Toronto stocks fall for second week on energy, financial companies

Updated: Mar 17, 2023, 20:35 GMT+00:00

(Reuters) - Futures tracking Canada's main stock index gained on Friday, boosted by higher commodity prices, as concerns of a global banking meltdown ease on supportive measures.

The facade of the original Toronto Stock Exchange building is seen in Toronto

By Maiya Keidan

TORONTO (Reuters) – Canada’s main stock index fell on Friday, dragged down by losses in financial and energy stocks as fears of a global banking meltdown continued to plague investors.

At provisional close, the Toronto Stock Exchange’s S&P/TSX composite index was down 152.83, or 0.77%, at 19,387.72, its second straight week of losses.

“People are worried about recession,” said Sean Oye, portfolio manager at Nicola Wealth Management. “In terms of recession, commodities and materials tend to sell off, and Canada’s exposed both to oil, commodities as well as heavily exposed to financials.”
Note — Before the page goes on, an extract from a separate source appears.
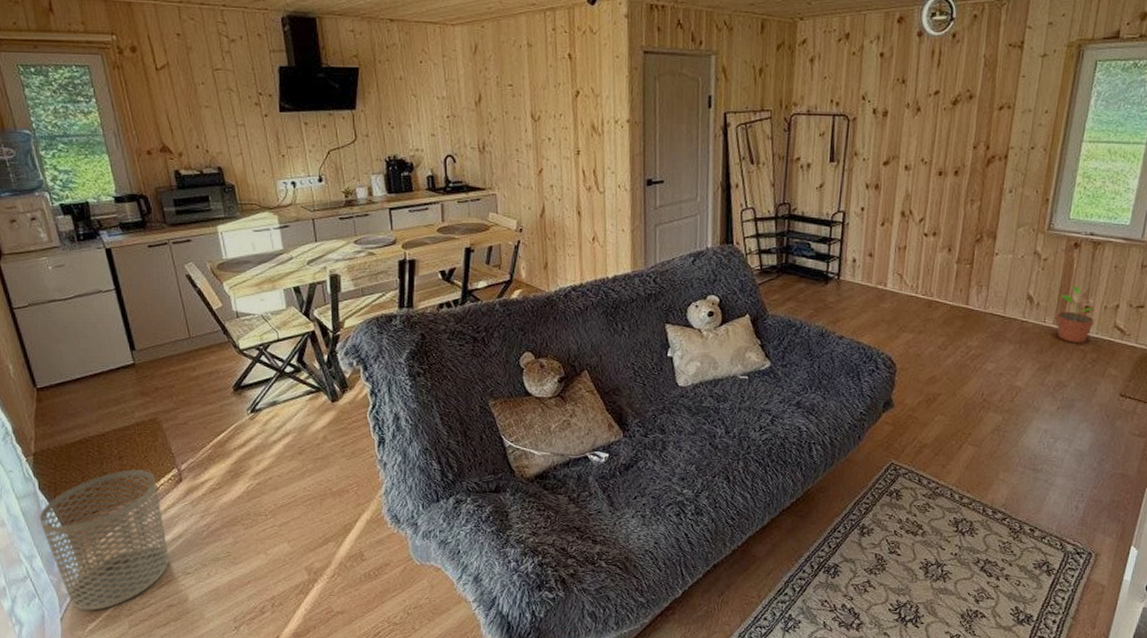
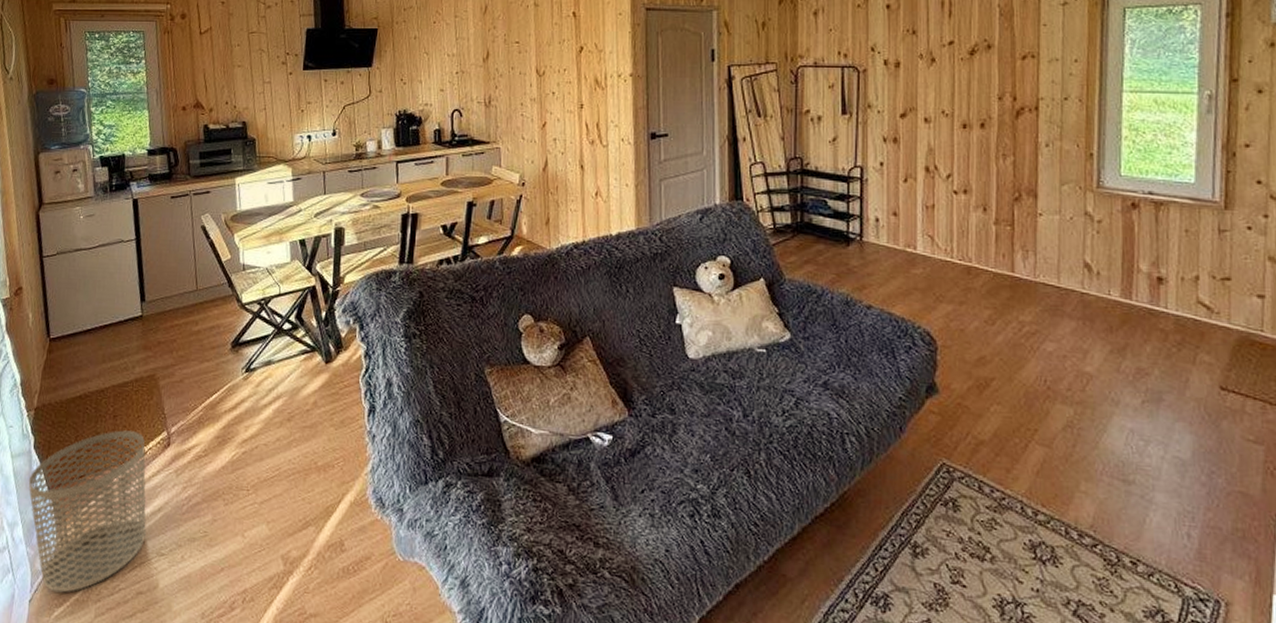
potted plant: present [1055,285,1094,343] -> none [1122,252,1171,321]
Financial stocks, which make up the largest portion of the Canadian index, were down 1.8% while energy stocks dropped 1.6%.

Fears of a banking crisis failed to subside even after several major U.S. banks offered a $30 billion lifeline for beleaguered First Republic Bank, while Credit Suisse also received an emergency liquidity line from the Swiss central bank.

Technology stocks also fell 0.2% on.

Pot stocks, such as Canopy Growth Corp and Cronos Group, fell in a broader sell-off, dragging the healthcare index down 1.3%.

Bucking the trend, the utilities and materials sector, which includes precious and base metal miners and fertilizer companies, gained 0.2% and 3.3% respectively.